**SOURCE TEXT:**
Tony Mastroianni Review Collection

"Bang the Drum" is laced with laughs

Cleveland Press October 4, 1973

Where do you begin to describe a movie like "Bang the Drum Slowly?" It's funny and it's sad. It's about friendship and loyalty. It's about death and about life. It h a s sentiment without being sentimental.

There were moments When I cried, but the tears weren't during the sad moments but during the funny ones, it's that hilarious.

"Bang the Drum Slowly" is about a dying athlete, but it's not about dying but about living. The man is a catcher on a professional baseball team. Bruce Pearson (Robert De Niro) is a tobacco-chewing slob, a backwoods boy from Georgia. He's not good but he's not bad either. He's not very bright and he is the butt of the other players' jokes.

The only man who knows he is dying is his roommate on the road, pitcher Henry Wiggen (Michael Moriarty).

"You're driving along with a man who's been told he's dying," the soundtrack voice of Wiggen muses. "It was bad enough rooming with him when he was well.

Wiggen is everything Pearson is not. Wiggen is a winner. He's dapper, successful, intelligent, smooth, happily married and holding out for more money and likely to get it.

**LISTED ENTRIES:**
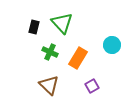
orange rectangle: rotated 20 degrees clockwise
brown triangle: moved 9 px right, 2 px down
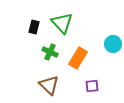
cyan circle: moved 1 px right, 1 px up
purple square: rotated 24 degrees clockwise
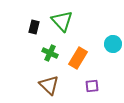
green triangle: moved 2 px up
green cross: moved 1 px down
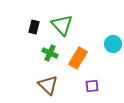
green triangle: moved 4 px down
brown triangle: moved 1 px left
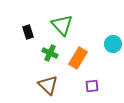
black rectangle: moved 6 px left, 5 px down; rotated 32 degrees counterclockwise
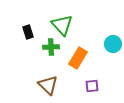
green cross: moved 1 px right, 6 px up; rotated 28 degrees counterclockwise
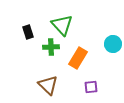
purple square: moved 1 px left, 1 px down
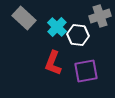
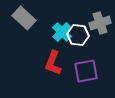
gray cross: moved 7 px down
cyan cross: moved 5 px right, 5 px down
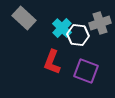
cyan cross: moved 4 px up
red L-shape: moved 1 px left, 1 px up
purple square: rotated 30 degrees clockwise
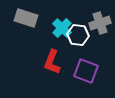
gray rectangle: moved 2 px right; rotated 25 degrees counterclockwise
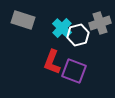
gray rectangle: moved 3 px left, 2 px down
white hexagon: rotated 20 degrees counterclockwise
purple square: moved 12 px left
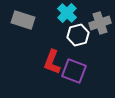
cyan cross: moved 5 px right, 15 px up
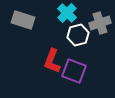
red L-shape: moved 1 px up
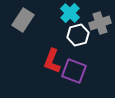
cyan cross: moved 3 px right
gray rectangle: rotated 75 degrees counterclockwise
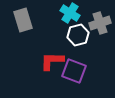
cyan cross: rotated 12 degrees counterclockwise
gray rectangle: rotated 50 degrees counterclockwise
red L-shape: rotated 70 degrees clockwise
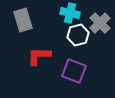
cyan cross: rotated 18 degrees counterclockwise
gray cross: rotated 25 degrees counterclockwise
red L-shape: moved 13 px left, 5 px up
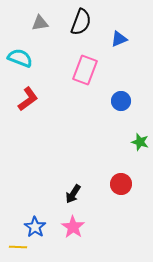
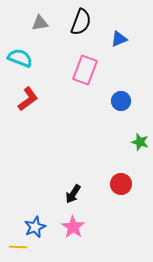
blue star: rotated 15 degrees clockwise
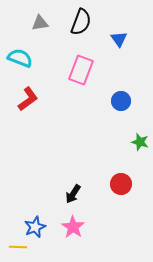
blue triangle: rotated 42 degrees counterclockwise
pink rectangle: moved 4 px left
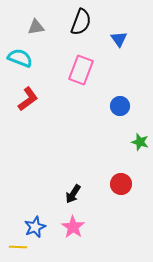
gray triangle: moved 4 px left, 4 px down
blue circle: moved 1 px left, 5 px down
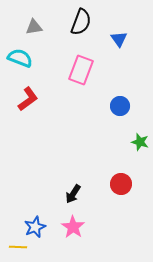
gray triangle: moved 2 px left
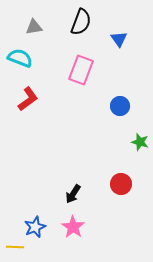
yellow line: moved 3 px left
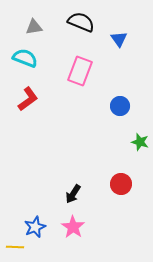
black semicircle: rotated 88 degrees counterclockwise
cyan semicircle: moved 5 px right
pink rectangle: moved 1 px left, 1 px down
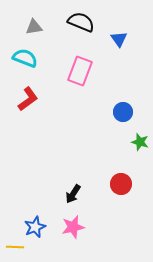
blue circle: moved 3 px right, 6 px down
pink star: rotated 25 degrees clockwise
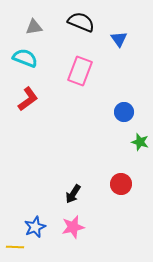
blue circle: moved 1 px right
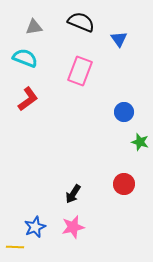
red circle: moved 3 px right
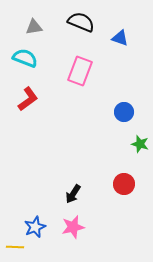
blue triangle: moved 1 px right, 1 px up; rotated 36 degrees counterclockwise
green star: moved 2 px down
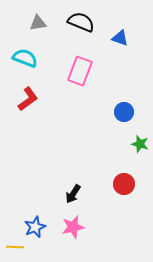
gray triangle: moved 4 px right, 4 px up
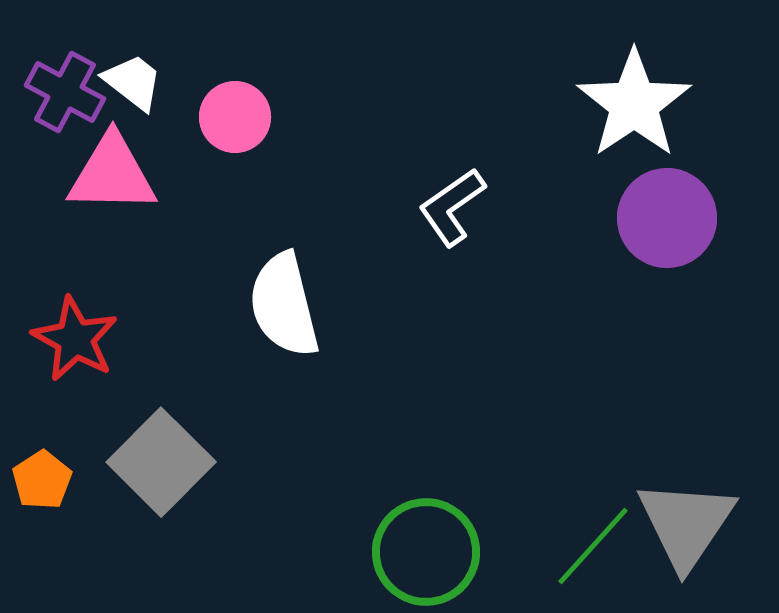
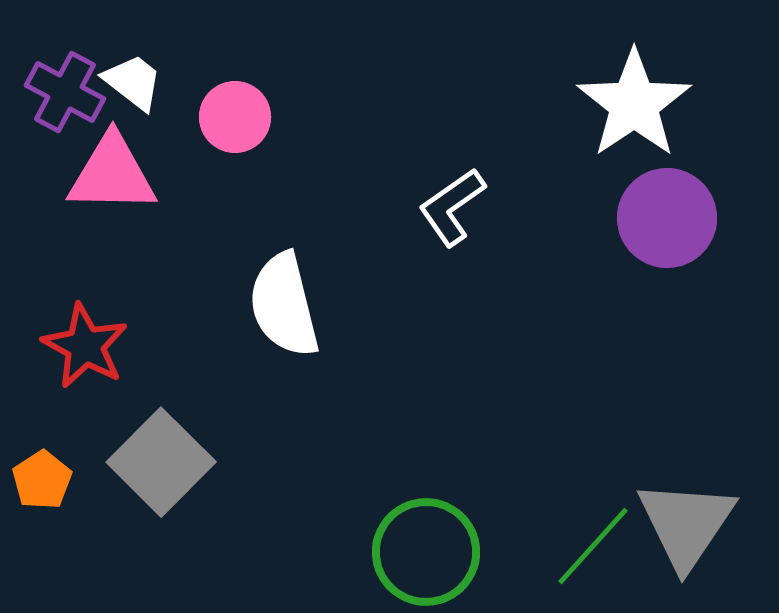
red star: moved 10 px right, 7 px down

==

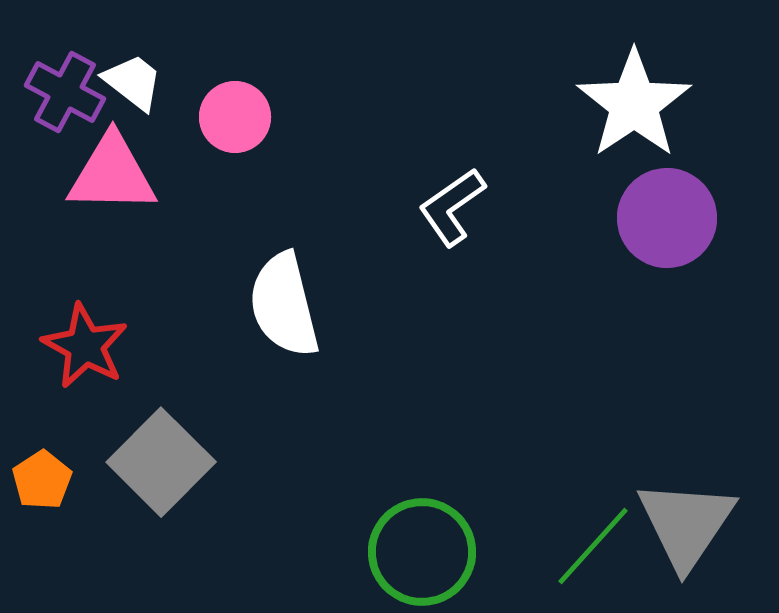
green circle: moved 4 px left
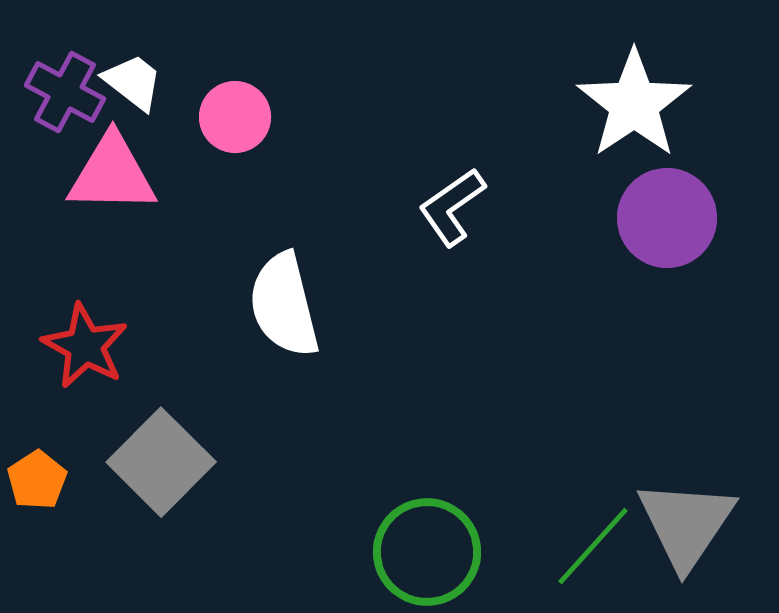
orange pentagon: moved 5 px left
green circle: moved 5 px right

**EXERCISE INSTRUCTIONS:**
1 - Decide whether each statement agrees with the film review. Answer yes or no, and quote the deciding words of the review. (a) Bruce Pearson plays pitcher for his team. (b) Henry Wiggen rooms with Pearson on the road. (c) The reviewer's tears came during the sad moments.
2 - In the film review, find the sentence starting "He's dapper". List every trait of Wiggen that falls between "He's" and "and holding out" in that sentence.
3 - Retype the part of the film review that opens with the words containing "There were moments" and closes with "Wiggen (Michael Moriarty).".
The items in the two blocks above are separate material and have no connection to the film review.

**RESPONSES FOR EACH TASK:**
1 -
(a) No: "The man is a catcher on a professional baseball team."
(b) Yes: "his roommate on the road, pitcher Henry Wiggen (Michael Moriarty)"
(c) No: "the tears weren't during the sad moments but during the funny ones"

2 - dapper, successful, intelligent, smooth, happily married

3 -
There were moments When I cried, but the tears weren't during the sad moments but during the funny ones, it's that hilarious.

"Bang the Drum Slowly" is about a dying athlete, but it's not about dying but about living. The man is a catcher on a professional baseball team. Bruce Pearson (Robert De Niro) is a tobacco-chewing slob, a backwoods boy from Georgia. He's not good but he's not bad either. He's not very bright and he is the butt of the other players' jokes.

The only man who knows he is dying is his roommate on the road, pitcher Henry Wiggen (Michael Moriarty).